# Title


Text

## Initialization
This section initializes the notebook.

### Dependencies
Here, all necessary libraries are imported.

In [7]:
#Add all dependencies to PYTHON_PATH
import sys
sys.path.append("/usr/lib/spark/python")
sys.path.append("/usr/lib/spark/python/lib/py4j-0.10.4-src.zip")
sys.path.append("/usr/lib/python3/dist-packages")
sys.path.append("/data/local/jupyterhub/modules/python")
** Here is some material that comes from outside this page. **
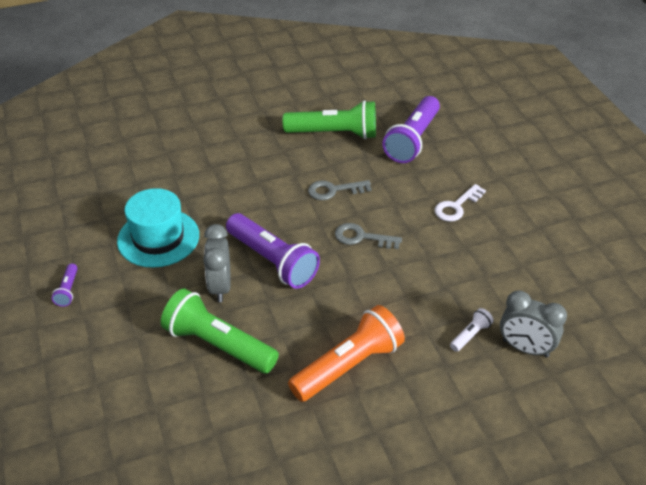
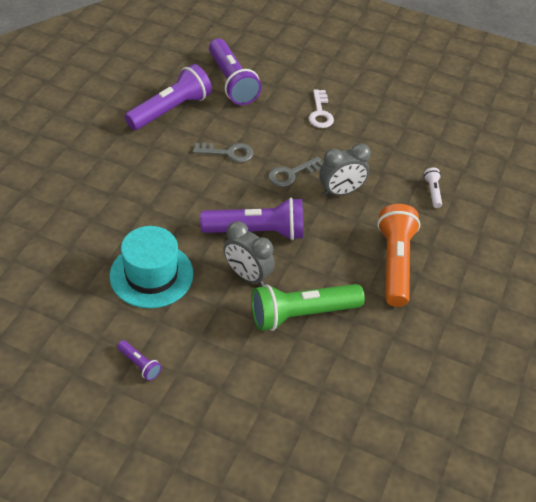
camera: 50 degrees left, 5 degrees up
(334, 133) = (170, 110): green flashlight -> purple flashlight
(334, 190) = (228, 153): grey key -> grey key turned 120 degrees counterclockwise
(525, 348) = (468, 178): grey clock -> grey clock (340, 191)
#Define environment variables
import os
os.environ["HADOOP_CONF_DIR"] = "/etc/hadoop/conf"
os.environ["PYSPARK_PYTHON"] = "python3"
os.environ["PYSPARK_DRIVER_PYTHON"] = "ipython"

import subprocess

#Load PySpark to connect to a Spark cluster
from pyspark import SparkConf, SparkContext
from hdfs import InsecureClient
from tempfile import TemporaryFile

#from osgeo import gdal
#To read GeoTiffs as a ByteArray
from io import BytesIO
from rasterio.io import MemoryFile

import numpy
import numpy as np
import pandas
import datetime
import matplotlib.pyplot as plt
import rasterio
from rasterio import plot
from os import listdir
from os.path import isfile, join
import scipy.linalg

### Configuration
This configuration determines whether functions print logs during the execution.

In [8]:
debugMode = True

### Connect to Spark
Here, the Spark context is loaded, which allows for a connection to HDFS.

In [9]:
appName = "plot_GeoTiff"
masterURL = "spark://emma0.emma.nlesc.nl:7077"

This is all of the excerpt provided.